____ Texte choisi

Le schéma national du maintien de l'ordre
Il s'agit d'un document qui est publié par le ministère de l'Intérieur et qui aménage les différentes conditions opérationnelles inhérentes au maintien de l'ordre pour toutes les forces intérieures de sécurité (à savoir : la police nationale et la gendarmerie nationale) et concernant l'ensemble des manifestations qui ont lieu sur le territoire français.
Ce document, signé le 17 septembre 2020, a fait l'objet de plusieurs contestations notamment chez les représentants des journalistes ou encore les associations de défense des droits de l'homme.
La saisine du Conseil d'État
Après la publication du schéma national du maintien de l'ordre en septembre dernier, par le ministre de l'Intérieur, Gérard Darmanin, plusieurs associations et autres syndicats ont décidé de saisir le Conseil d'État afin que ce dernier se penche sur sa légalité, voire en annule certaines sections (la CGT, le Syndicat de la magistrature, le Syndicat national des journalistes, entre autres).

________
____ Informations extraites

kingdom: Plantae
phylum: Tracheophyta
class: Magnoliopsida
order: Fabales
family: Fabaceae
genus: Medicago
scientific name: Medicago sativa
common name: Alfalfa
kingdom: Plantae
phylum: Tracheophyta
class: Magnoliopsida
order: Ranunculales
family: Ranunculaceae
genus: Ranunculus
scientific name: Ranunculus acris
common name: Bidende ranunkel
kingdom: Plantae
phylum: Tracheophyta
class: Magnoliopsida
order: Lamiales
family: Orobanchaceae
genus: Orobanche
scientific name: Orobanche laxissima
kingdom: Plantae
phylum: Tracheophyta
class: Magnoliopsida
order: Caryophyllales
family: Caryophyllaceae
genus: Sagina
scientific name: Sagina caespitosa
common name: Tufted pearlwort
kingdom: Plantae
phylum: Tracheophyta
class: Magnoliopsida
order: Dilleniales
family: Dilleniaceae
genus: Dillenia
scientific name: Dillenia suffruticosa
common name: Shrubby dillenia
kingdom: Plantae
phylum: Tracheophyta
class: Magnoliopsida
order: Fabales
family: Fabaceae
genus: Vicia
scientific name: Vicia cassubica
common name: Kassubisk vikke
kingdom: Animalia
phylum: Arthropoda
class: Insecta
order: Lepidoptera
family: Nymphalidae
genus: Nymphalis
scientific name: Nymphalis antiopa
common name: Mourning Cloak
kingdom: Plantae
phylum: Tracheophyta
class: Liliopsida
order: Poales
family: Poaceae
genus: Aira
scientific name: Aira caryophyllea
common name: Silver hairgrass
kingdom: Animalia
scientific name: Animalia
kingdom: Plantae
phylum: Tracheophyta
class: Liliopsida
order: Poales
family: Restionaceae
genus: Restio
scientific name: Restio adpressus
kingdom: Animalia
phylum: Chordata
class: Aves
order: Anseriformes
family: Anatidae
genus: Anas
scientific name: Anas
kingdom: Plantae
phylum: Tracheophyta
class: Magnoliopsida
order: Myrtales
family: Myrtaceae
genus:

________

Exercices à traiter –
1. Reproduisez à l'identique le passage du texte sur le schéma national du maintien de l'ordre qui va de "Le schéma national" jusqu'à "le territoire français.".
2. Selon le texte sur le schéma national du maintien de l'ordre, à quelle date ce document a-t-il été signé ?
3. Reprenez le texte sur le schéma national du maintien de l'ordre là où il s'arrête et poursuivez-le.
Le matériel présenté n'a aucun lien avec le texte sur le schéma national du maintien de l'ordre.

Réponses finales –
1.
Le schéma national du maintien de l'ordre
Il s'agit d'un document qui est publié par le ministère de l'Intérieur et qui aménage les différentes conditions opérationnelles inhérentes au maintien de l'ordre pour toutes les forces intérieures de sécurité (à savoir : la police nationale et la gendarmerie nationale) et concernant l'ensemble des manifestations qui ont lieu sur le territoire français.

2. Le 17 septembre 2020.

3.
À l'occasion de cette saisine, le Conseil d'État a jugé nécessaire d'annuler plusieurs de ses dispositions. Ainsi, par une absence de conditions qualifiées de « suffisamment précises », le fait de recourir à l'encerclement des manifestants, opération appelée « la nasse », est annulée. Il en est de même concernant des règles qui auraient trouvé à s'appliquer aux journalistes.
Les sections annulées par le Conseil d'État
Quatre parties du schéma national du maintien de l'ordre ont été annulées par le Conseil d'État. En quoi consistaient-elles et pourquoi une telle décision ?
1/ L'encerclement des manifestants
Le Conseil d'État a tout d'abord décidé d'annuler la possibilité d'encerclement des manifestants. Les juges de la Haute juridiction de l'ordre administratif ont en effet décidé qu'« en absence de conditions précises » cette mesure devait être annulée. En vérité, cette pratique de l'encerclement des manifestants, prévue par le schéma du maintien de l'ordre, permet tout à la fois de contrôler, ou d'interpeler ou de prévenir tout trouble à l'ordre public à l'occasion d'une manifestation.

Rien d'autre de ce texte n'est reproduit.